The posting by Sheila is merely another in a series of similar incidents aboard a Carnival ship. In recent times I have read of two incidents like the one described. In
jargon what has transpired is known as "ejection" of passengers from the vessel at the first port available. Several years ago when I read about Carnival ejecting four passengers off the "Paradise" in Jamaica I researched the subject and wrote an article " Booting Passengers Off A Cruise Ship." The source of information was US Codes 46-Shipping and a few published court decisions. The following are but a few of what I learned about the subject at hand. I am not a lawyer nor attempting to dispense legal advise; the information dispensed is solely for educational purposes.
A passenger can be ejected off a vessel if he or she is endangering the safety of the vessel, crew, passengers or themselves. I have to wonder if these conditions prevailed in this incident. The carrier may eject from a vessel a passenger who persists in carrying on a business pursuit thereby being in violation of carrier's rules. This generally applies where the passenger is conducting a business pursuit that conflicts with businesses conducted aboard the ship.

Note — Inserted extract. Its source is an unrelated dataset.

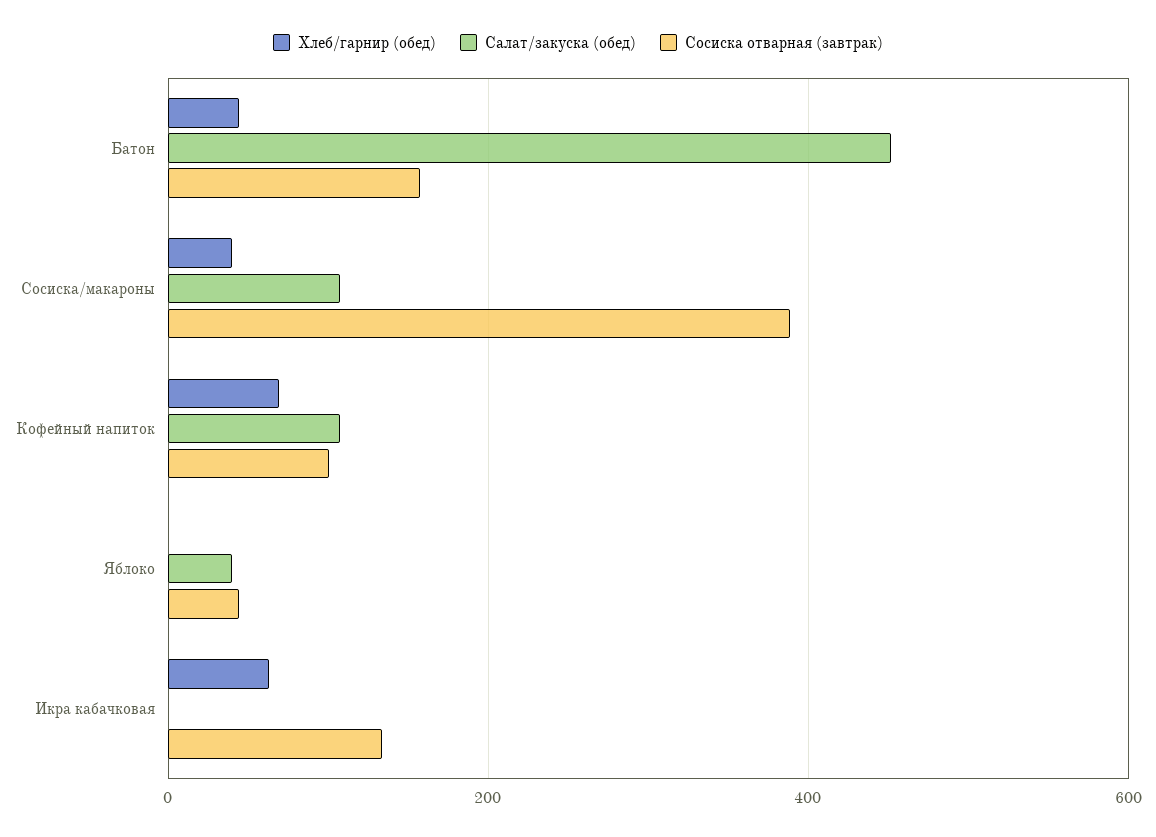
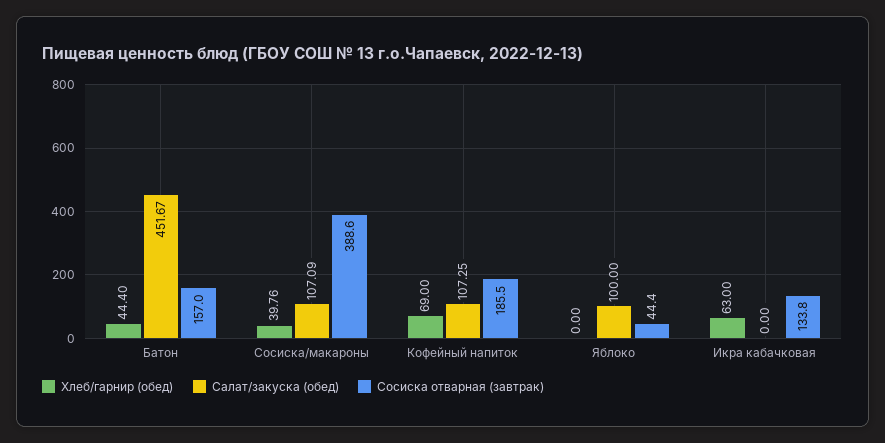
Сосиска отварная (завтрак), Кофейный напиток: 100 -> 185.5
Салат/закуска (обед), Яблоко: 40 -> 100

The threat of ejecting a passenger can give rise to an action for damages even if the passenger is not ejected. Leaving a vessel in compliance to an officer's command is equivalent to an ejection and is not voluntary departure from the vessel so there can be damages for such action. There as a lawsuit where the Captain ordered a passenger to be confined to has cabin because he was habitually intoxicated; the court ruled the detention was unlawful. A lawsuit was filed in 2001 Pregen v. Carnival almost similar to the present complaint. The father and son were ejected from the Ectasy in the Bahamas as the result of a dispute over the son having been mistreated.
While there have been a number of incidents involving ejection where there is an indication a lawsuit has been filed, unfortunately there has been a lack of published decisions.
There is another aspect that might be considered with this incident. Abuse or physical assault of minors in care of a day care facility can be prosecuted as a crime. Under series of treaties the United States and shipping nations, the United States has extraterritorial jurisdiction over a criminal act against a U.S. citizen while aboard a foreign flagged cruise ship in international waters.